5. Carefully transfer each phase to a separate new tube.

6. Dry both the polar and non-polar phases using a speedvac/rotary evaporator/lyophilizer as appropriate.

7. Aliquot the sample for subsequent NMR and MS measurements.

2.2. Preparing polar sample for NMR measurements

1. Re-suspend the dried sample by adding 178 μL of D₂O, 20 μL of 500 mM sodium phosphate buffer prepared in D₂O so that the final pH is 7–7.4, and 2 μL of DSS (4,4-dimethyl-4-silapentane-1-sulfonic acid) for a final concentration of 0.2–1 mM. For a liquid sample (e.g. urine) use 178 μL of sample instead of D₂O.

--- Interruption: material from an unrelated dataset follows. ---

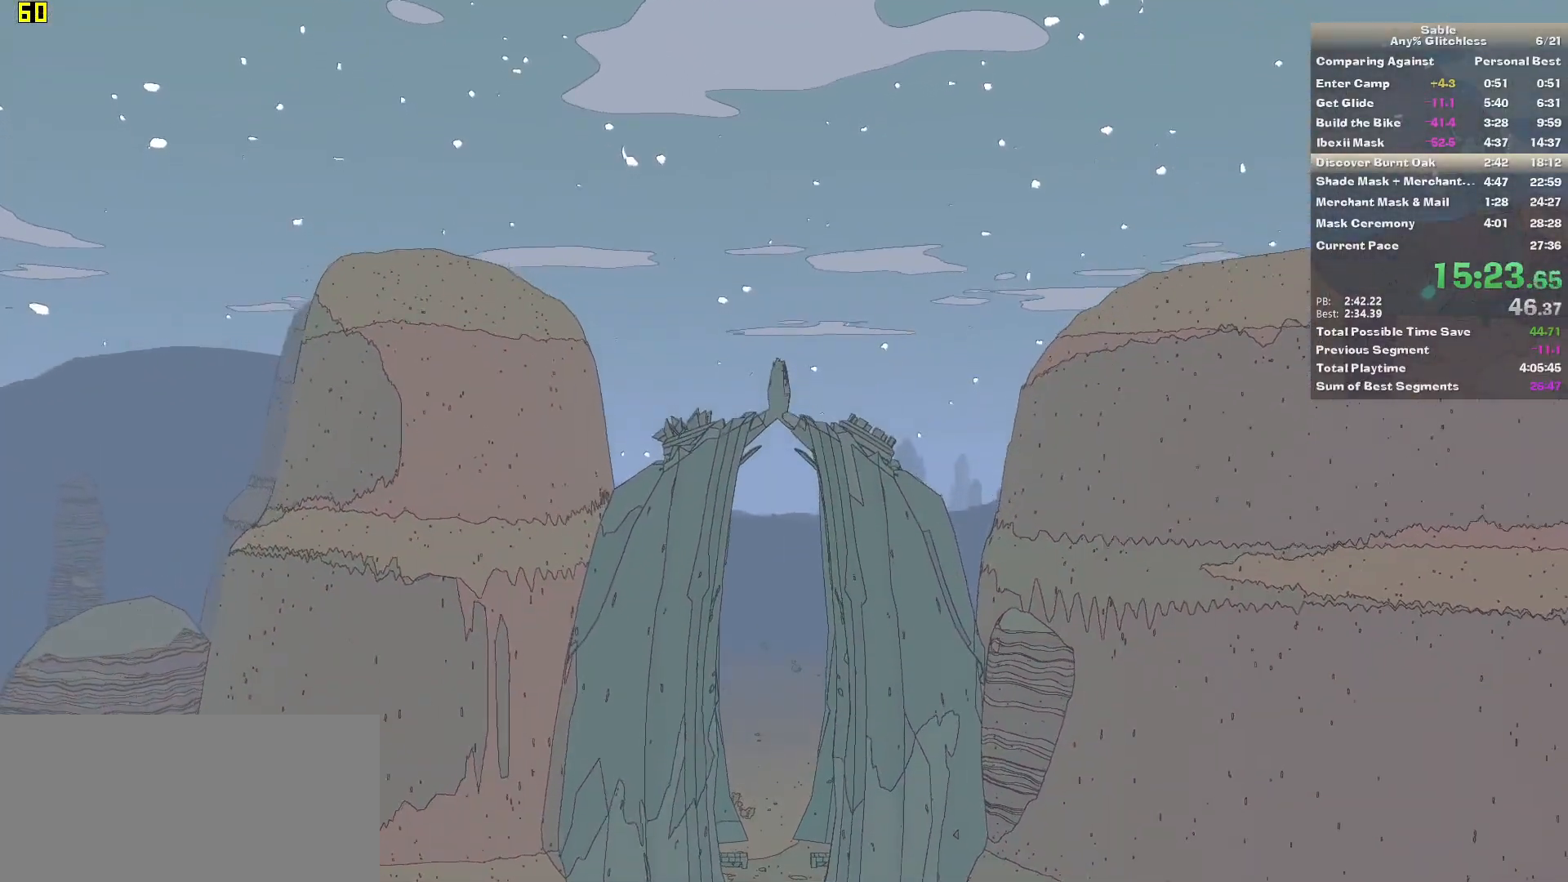
{"keys": ["w"], "mouse": [], "events": []}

2. Transfer the total volume of 200 μL to a 3 mm NMR tube. Optionally, a 5 mm tube can be used by scaling up each solution to make the final volume 600 μL.

2.3. Preparing polar sample for MS measurements

1. Re-suspend 1.5–2 mg of dried sample in 200 μL of H₂O.

2. Aliquot 10 μL of the sample to a new tube.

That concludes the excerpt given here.